=== Exercise directions ===
Here is a block of records. Copy every line in it that includes "from".
═════ Records to process
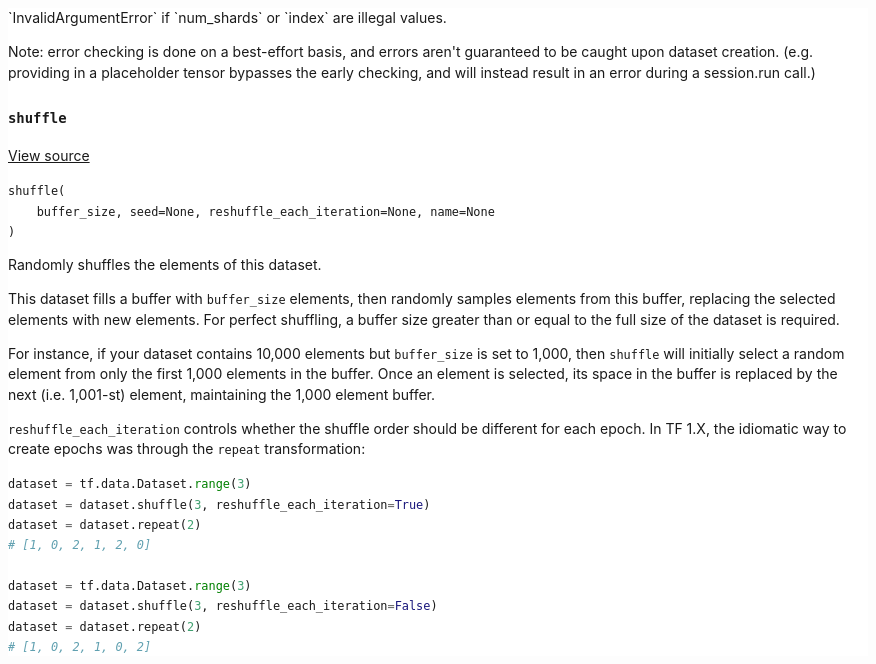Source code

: <tr>
<td>
`InvalidArgumentError`
</td>
<td>
if `num_shards` or `index` are illegal values.

Note: error checking is done on a best-effort basis, and errors aren't
guaranteed to be caught upon dataset creation. (e.g. providing in a
placeholder tensor bypasses the early checking, and will instead result
in an error during a session.run call.)
</td>
</tr>
</table>



<h3 id="shuffle"><code>shuffle</code></h3>

<a target="_blank" class="external" href="/code/stable/tensorflow/python/data/ops/dataset_ops.py">View source</a>

<pre class="devsite-click-to-copy prettyprint lang-py tfo-signature-link">
<code>shuffle(
    buffer_size, seed=None, reshuffle_each_iteration=None, name=None
)
</code></pre>

Randomly shuffles the elements of this dataset.

This dataset fills a buffer with `buffer_size` elements, then randomly
samples elements from this buffer, replacing the selected elements with new
elements. For perfect shuffling, a buffer size greater than or equal to the
full size of the dataset is required.

For instance, if your dataset contains 10,000 elements but `buffer_size` is
set to 1,000, then `shuffle` will initially select a random element from
only the first 1,000 elements in the buffer. Once an element is selected,
its space in the buffer is replaced by the next (i.e. 1,001-st) element,
maintaining the 1,000 element buffer.

`reshuffle_each_iteration` controls whether the shuffle order should be
different for each epoch. In TF 1.X, the idiomatic way to create epochs
was through the `repeat` transformation:

```python
dataset = tf.data.Dataset.range(3)
dataset = dataset.shuffle(3, reshuffle_each_iteration=True)
dataset = dataset.repeat(2)
# [1, 0, 2, 1, 2, 0]

dataset = tf.data.Dataset.range(3)
dataset = dataset.shuffle(3, reshuffle_each_iteration=False)
dataset = dataset.repeat(2)
# [1, 0, 2, 1, 0, 2]
```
══════════
=== Output for this task ===
samples elements from this buffer, replacing the selected elements with new
set to 1,000, then `shuffle` will initially select a random element from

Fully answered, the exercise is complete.